Casamento e outras bestialidades

Esta coisa do casamento homossexual baralha-me um bocadinho. E não é só por ser entre pessoas do mesmo sexo. É mais o próprio casamento que me baralha.

Neste país de brandos costumes não há fim-de-semana que não sejamos acordados pelo som hediondo das buzinas que teimam em festejar o enlace de dois seres. E, para mim, não se põe o problema de ser entre dois homens, duas mulheres, um homem e uma mulher, uma mulher e um grand danois, um homem e um hamster.

O que realmente me perturba é gente que quer casar. E também me aborrece um bocadinho os nossos políticos, a quem pagamos os ordenados, investirem tempo nestas coisas da legislação do casamento homossexual. É que legislar casamentos cheira a naftalina que ferve!
Os homossexuais só querem casar porque não podem! Porque se pudessem - e se soubessem como é - fugiam do número de circo a sete pés. Com plumas e lantejoulas, mas fugiam.
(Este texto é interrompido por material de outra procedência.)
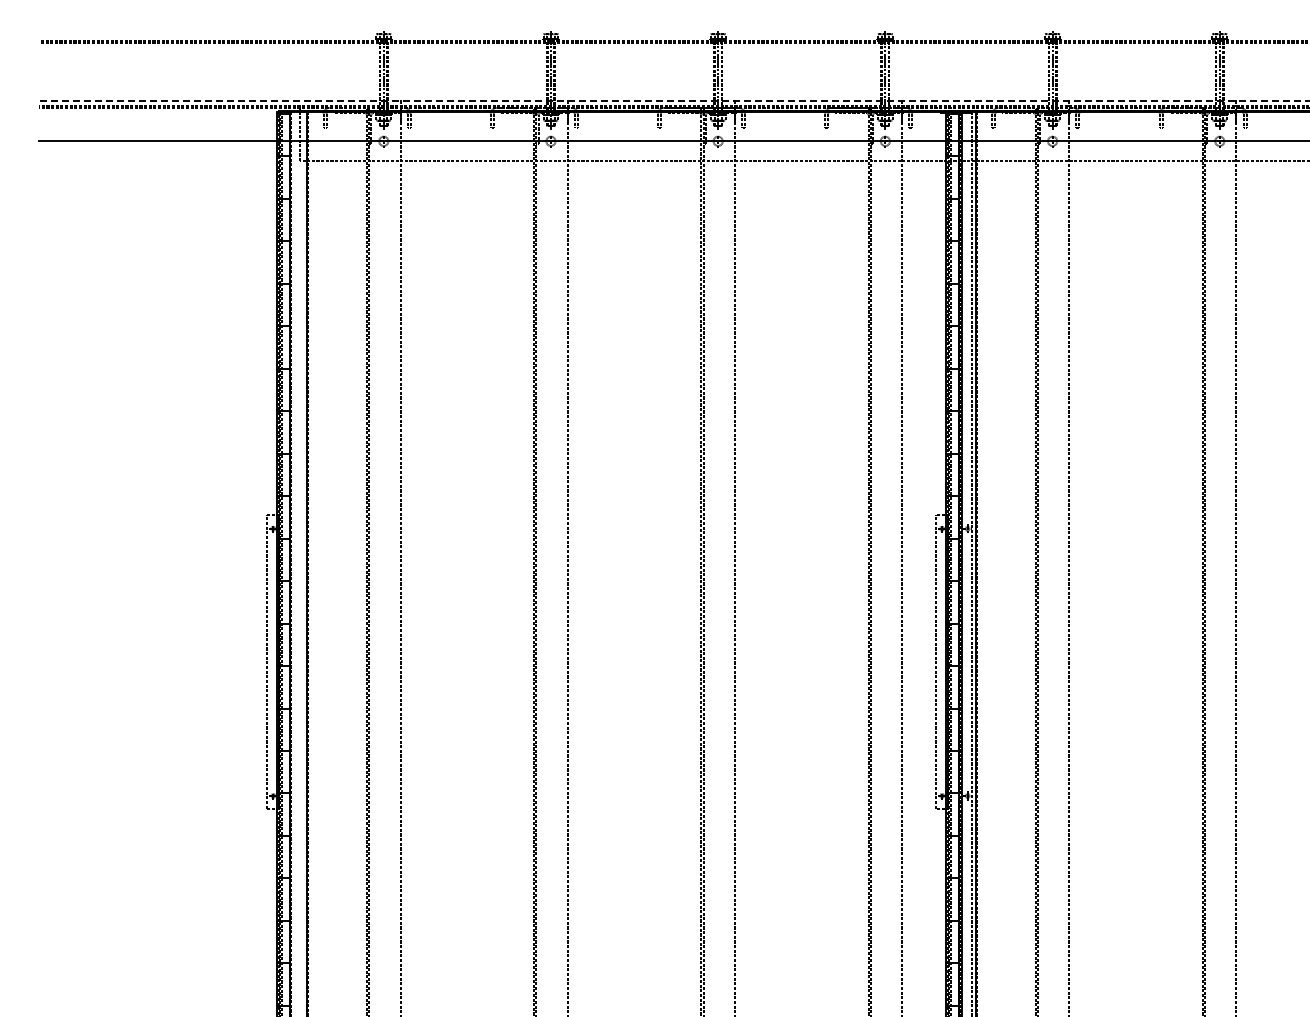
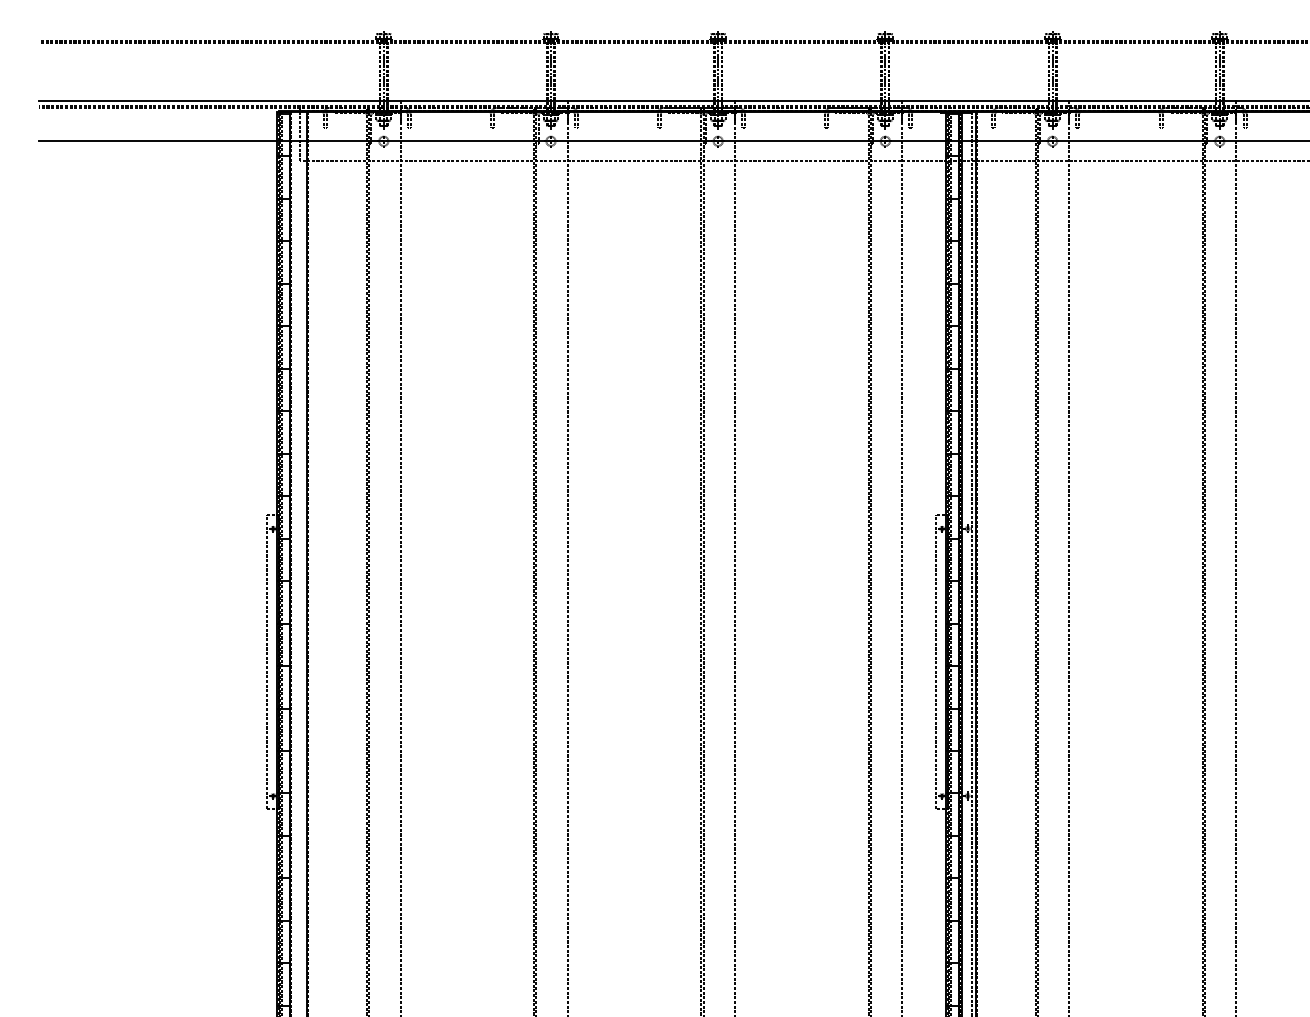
line at (673, 101): dashed -> solid
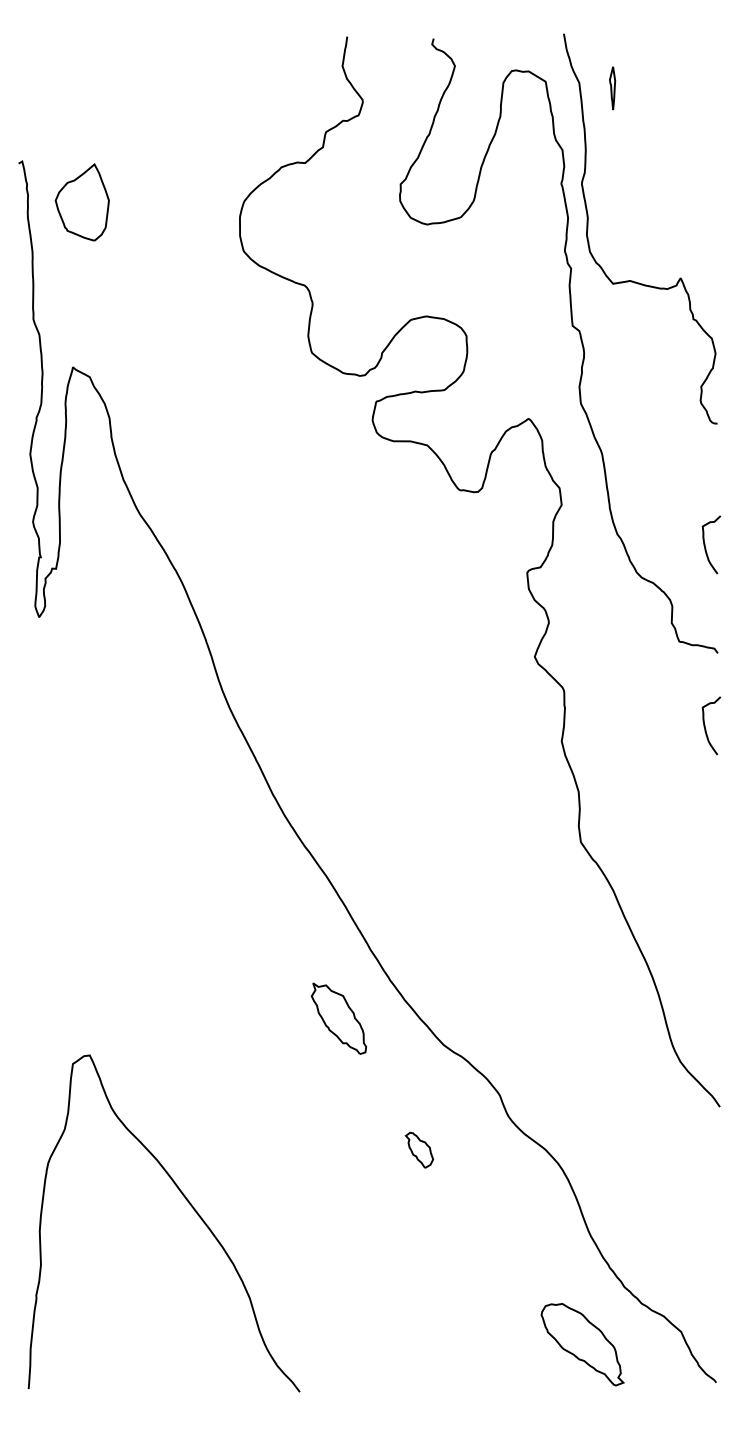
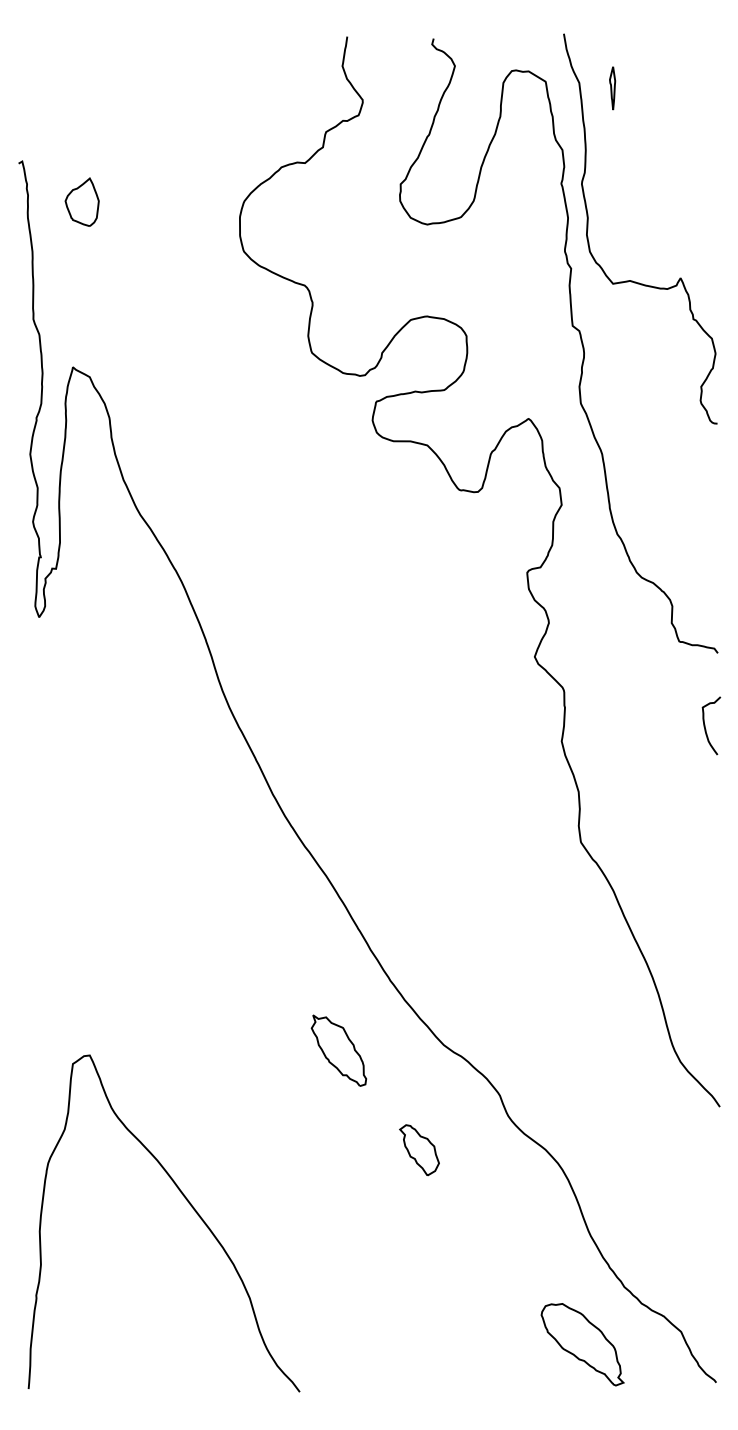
part at (81, 202) size: 56x79 px -> 36x50 px
curve at (705, 544): present -> none
part at (338, 1018) position: (338, 1018) -> (338, 1050)
part at (419, 1149) size: 31x38 px -> 41x53 px
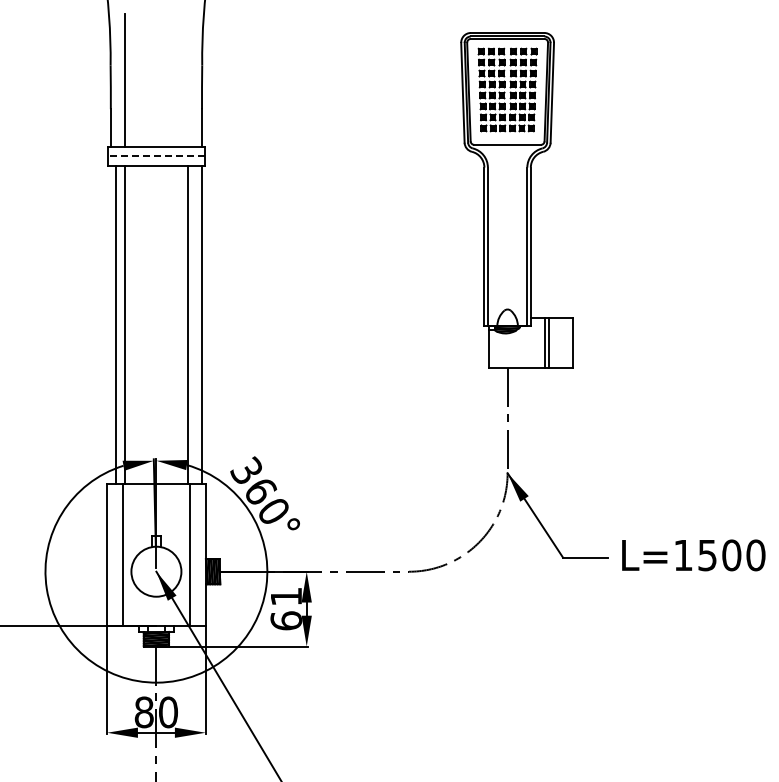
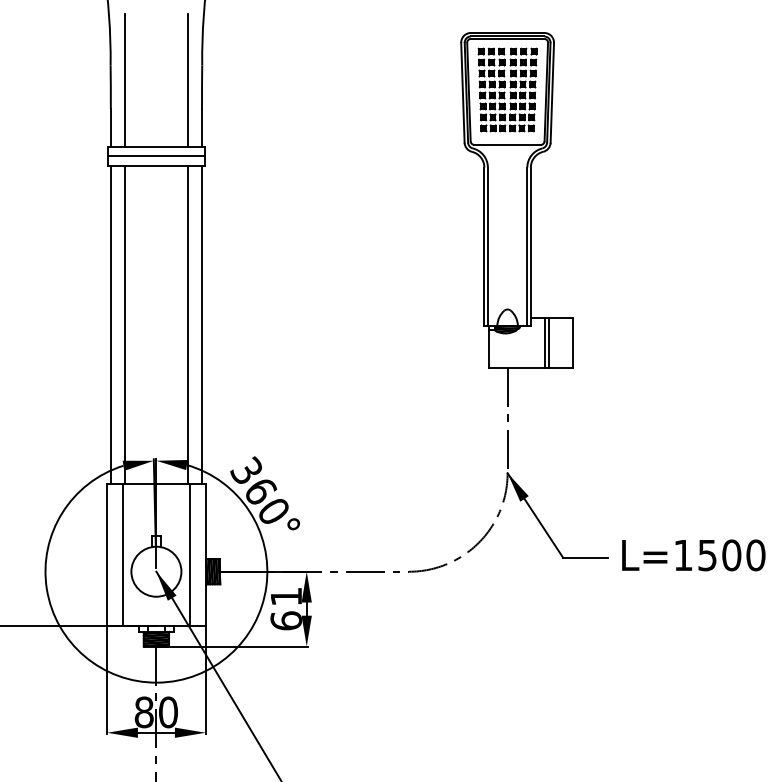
line at (187, 79): none -> present
line at (155, 156): dashed -> solid
line at (115, 324) position: (115, 324) -> (110, 324)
As pessoas querem este assunto debatido e, de repente, os políticos que nunca tinham pensado nisto, são obrigados a fazê-lo. Oh, meus senhores… não se pode fazer tudo o que o povo quer! Até porque o povo não sabe o que quer, na maioria das vezes.

O povo precisa de orientação. O povo precisa de dinheiro. O povo precisa de ópio seja de que forma for. O que o povo não precisa é de casar.